Yahweh chose a group of illiterate people from a desert who had no culture and a very basic way of life. They were inferior to other cultures around them at the time, namely the ancient Egyptians and ancient Greeks.
 
Ah! I thought you were discussing Jesus, not the "God of Israel." My bad. However, if their culture was so inferior, why do they still walk among us and ancient Egyptians, Greeks and Chinese do not?
 
Iowaguy said:
You don't think Jesus' words (i.e. the red parts of the NT) stand alone?
They're highlighted red in many Bibles to stress importance. If they stood alone that wouldn't be necessary. Why don't the printers leave out the black lettering, and why do the red letters quote from Deuteronomy and Isaiah?

If you need the "educated" to teach you what's in the bible, aren't you then subject to their biases and prejudices? i.e. their particular views on slavery, contraception, homosexuality, infant baptism, etc.
People are taught now just like they always have, but now there are low standards and ignorant newbies are considered seasoned Bible teachers. Remember that an estimated 1% of the population are psychopaths (see Robert Hare). All it takes is a certificate, a little psychology and a trip to the Christian bookstore.
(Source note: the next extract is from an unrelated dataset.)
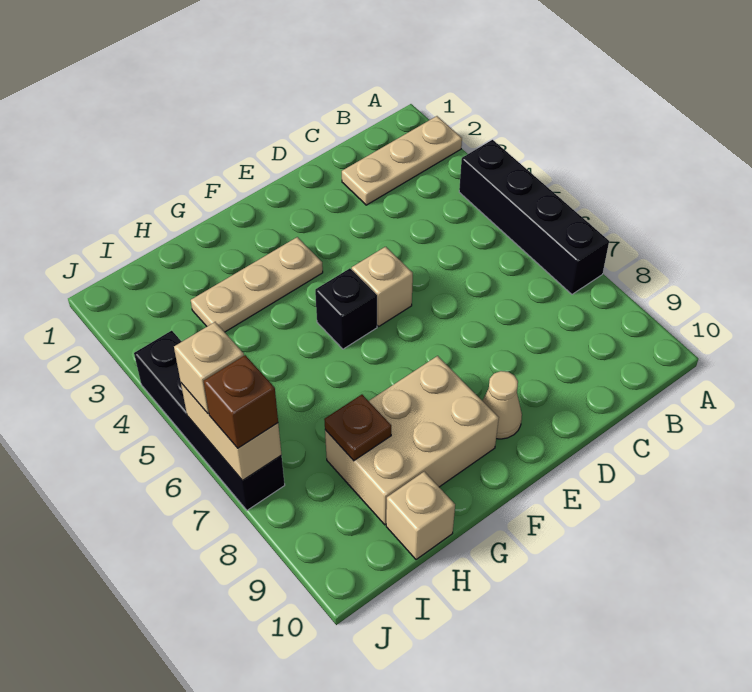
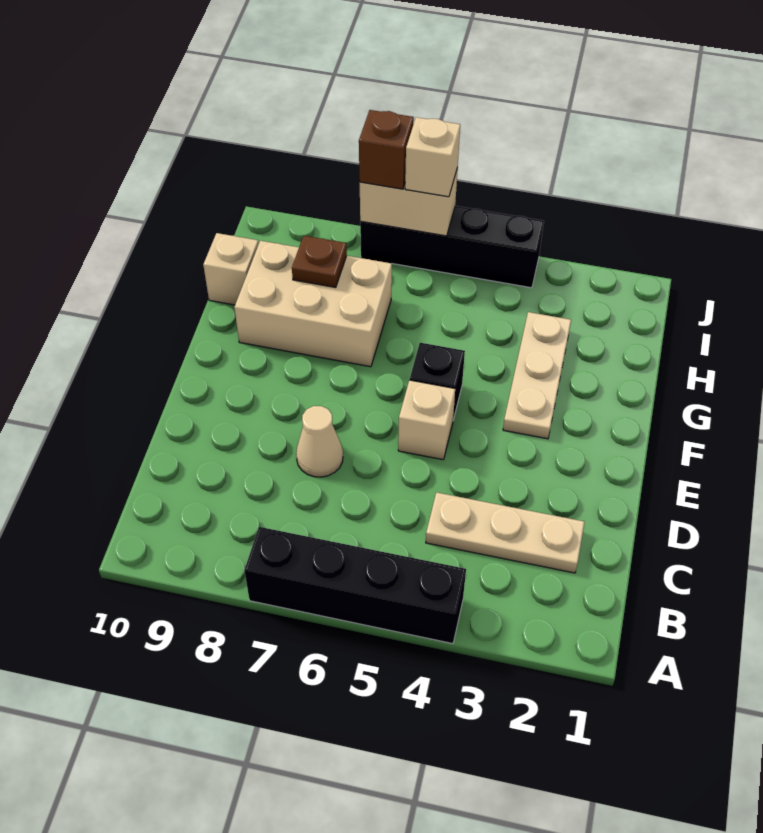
tan 1x3 plate [342,116,462,205] -> tan 1x3 plate turned to [426,492,585,573]
tan 1x1 cone [482,371,522,439] -> tan 1x1 cone moved to [296,406,343,477]
tan 2x3 brick [325,356,499,525] -> tan 2x3 brick turned to [234,241,392,367]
You seem to imply that there is only one correct interpretation of the bible.
No, it is not in the Bible's nature to have only one interpretation. I'm saying Bible teaching shouldn't be such a half-assed hobby that psychopaths line up for the job -- like they do. I do know men in the ministry that have killed before. I know several. Guess who works in the nurseries and takes up assistant pastor positions in order to learn the business? I know who. You seem to imply that you don't.
 
EtuMalku said:
I've never understood why your god chose a land where the majority were illiterate and uneducated, why didn't he go to China, who already were very educated, literate and had several philosophical systems already in place.
I think the logic is that the Chinese were too good, and that's why. Like, they just were not crude enough to properly demonstrate God's gift. It is getting very far off topic. We're in the Jewish forum, and I'm not Jewish; plus we're talking about China, and I'm not Chinese. Why don't you come over the Christianity forum and talk with me about ham sandwiches? I know a little about those.
 
No, it is not in the Bible's nature to have only one interpretation. I'm saying Bible teaching shouldn't be such a half-assed hobby that psychopaths line up for the job

Why do you think it's superior to learn the bible through a teacher, rather than just reading it for yourself and coming to your own interpretation? If the bible's nature is open to multiple interpretations, why would a teacher's interpretation (subject to their particular biases) be any better for me than my own interpretation?

The reason that bible teaching is a half-assed hobby is due to the followers (sheeple) of those half-assed teachers. Not anything to do with the translation of the bible itself. If those sheeple were encouraged to think for themselves, and form their own interpretations, the half-assed teacher psychopaths would not have a job.

Jesus' teachings seem pretty straightforward to me, I don't understand why they shouldn't be "translated to be read plainly by the uneducated". Your comment comes across as elitist. And Jesus (or Moses or Abraham before him) was anything but elitist.